* _Instructions to follow_
All of the lines below should be copied word for word.
===== Record extracts
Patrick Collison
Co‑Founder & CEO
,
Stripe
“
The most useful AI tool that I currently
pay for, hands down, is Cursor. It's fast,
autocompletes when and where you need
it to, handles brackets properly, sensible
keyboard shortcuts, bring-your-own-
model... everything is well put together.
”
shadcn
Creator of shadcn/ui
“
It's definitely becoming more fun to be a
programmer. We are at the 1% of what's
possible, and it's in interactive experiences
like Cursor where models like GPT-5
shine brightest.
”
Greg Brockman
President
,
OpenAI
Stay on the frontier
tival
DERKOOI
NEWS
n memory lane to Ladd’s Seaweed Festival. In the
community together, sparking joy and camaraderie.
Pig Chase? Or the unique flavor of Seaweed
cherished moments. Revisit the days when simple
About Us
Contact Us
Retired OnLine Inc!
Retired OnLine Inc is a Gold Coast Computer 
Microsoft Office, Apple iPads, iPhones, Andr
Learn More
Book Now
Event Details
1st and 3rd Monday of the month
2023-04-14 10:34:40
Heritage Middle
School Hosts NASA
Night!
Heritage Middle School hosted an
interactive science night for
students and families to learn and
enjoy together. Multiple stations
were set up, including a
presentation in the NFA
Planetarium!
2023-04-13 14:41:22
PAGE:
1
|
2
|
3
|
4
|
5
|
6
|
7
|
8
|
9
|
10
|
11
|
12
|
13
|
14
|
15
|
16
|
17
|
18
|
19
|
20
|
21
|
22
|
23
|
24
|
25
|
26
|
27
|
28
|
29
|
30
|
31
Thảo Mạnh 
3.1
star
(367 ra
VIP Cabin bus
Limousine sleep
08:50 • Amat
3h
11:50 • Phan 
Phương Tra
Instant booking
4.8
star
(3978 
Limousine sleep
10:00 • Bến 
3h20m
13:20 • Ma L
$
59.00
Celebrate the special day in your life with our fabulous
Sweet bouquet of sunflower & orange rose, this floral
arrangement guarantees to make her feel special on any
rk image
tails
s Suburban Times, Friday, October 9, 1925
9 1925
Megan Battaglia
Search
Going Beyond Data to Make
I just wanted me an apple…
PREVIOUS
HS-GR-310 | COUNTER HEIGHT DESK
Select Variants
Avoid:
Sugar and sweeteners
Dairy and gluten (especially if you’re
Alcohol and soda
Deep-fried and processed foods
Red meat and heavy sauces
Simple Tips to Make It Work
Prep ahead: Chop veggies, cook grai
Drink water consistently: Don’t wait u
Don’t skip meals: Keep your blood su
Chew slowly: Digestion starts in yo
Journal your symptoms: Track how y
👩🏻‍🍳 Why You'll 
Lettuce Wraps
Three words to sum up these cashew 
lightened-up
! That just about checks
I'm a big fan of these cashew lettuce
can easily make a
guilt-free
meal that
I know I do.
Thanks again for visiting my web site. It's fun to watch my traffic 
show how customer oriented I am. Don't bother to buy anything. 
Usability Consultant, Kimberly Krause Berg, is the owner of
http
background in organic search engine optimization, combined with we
==========
* _Solution for this exercise_
Patrick Collison
Co‑Founder & CEO
,
Stripe
“
The most useful AI tool that I currently
pay for, hands down, is Cursor. It's fast,
autocompletes when and where you need
it to, handles brackets properly, sensible
keyboard shortcuts, bring-your-own-
model... everything is well put together.
”
shadcn
Creator of shadcn/ui
“
It's definitely becoming more fun to be a
programmer. We are at the 1% of what's
possible, and it's in interactive experiences
like Cursor where models like GPT-5
shine brightest.
”
Greg Brockman
President
,
OpenAI
Stay on the frontier
tival
DERKOOI
NEWS
n memory lane to Ladd’s Seaweed Festival. In the
community together, sparking joy and camaraderie.
Pig Chase? Or the unique flavor of Seaweed
cherished moments. Revisit the days when simple
About Us
Contact Us
Retired OnLine Inc!
Retired OnLine Inc is a Gold Coast Computer 
Microsoft Office, Apple iPads, iPhones, Andr
Learn More
Book Now
Event Details
1st and 3rd Monday of the month
2023-04-14 10:34:40
Heritage Middle
School Hosts NASA
Night!
Heritage Middle School hosted an
interactive science night for
students and families to learn and
enjoy together. Multiple stations
were set up, including a
presentation in the NFA
Planetarium!
2023-04-13 14:41:22
PAGE:
1
|
2
|
3
|
4
|
5
|
6
|
7
|
8
|
9
|
10
|
11
|
12
|
13
|
14
|
15
|
16
|
17
|
18
|
19
|
20
|
21
|
22
|
23
|
24
|
25
|
26
|
27
|
28
|
29
|
30
|
31
Thảo Mạnh 
3.1
star
(367 ra
VIP Cabin bus
Limousine sleep
08:50 • Amat
3h
11:50 • Phan 
Phương Tra
Instant booking
4.8
star
(3978 
Limousine sleep
10:00 • Bến 
3h20m
13:20 • Ma L
$
59.00
Celebrate the special day in your life with our fabulous
Sweet bouquet of sunflower & orange rose, this floral
arrangement guarantees to make her feel special on any
rk image
tails
s Suburban Times, Friday, October 9, 1925
9 1925
Megan Battaglia
Search
Going Beyond Data to Make
I just wanted me an apple…
PREVIOUS
HS-GR-310 | COUNTER HEIGHT DESK
Select Variants
Avoid:
Sugar and sweeteners
Dairy and gluten (especially if you’re
Alcohol and soda
Deep-fried and processed foods
Red meat and heavy sauces
Simple Tips to Make It Work
Prep ahead: Chop veggies, cook grai
Drink water consistently: Don’t wait u
Don’t skip meals: Keep your blood su
Chew slowly: Digestion starts in yo
Journal your symptoms: Track how y
👩🏻‍🍳 Why You'll 
Lettuce Wraps
Three words to sum up these cashew 
lightened-up
! That just about checks
I'm a big fan of these cashew lettuce
can easily make a
guilt-free
meal that
I know I do.
Thanks again for visiting my web site. It's fun to watch my traffic 
show how customer oriented I am. Don't bother to buy anything. 
Usability Consultant, Kimberly Krause Berg, is the owner of
http
background in organic search engine optimization, combined with we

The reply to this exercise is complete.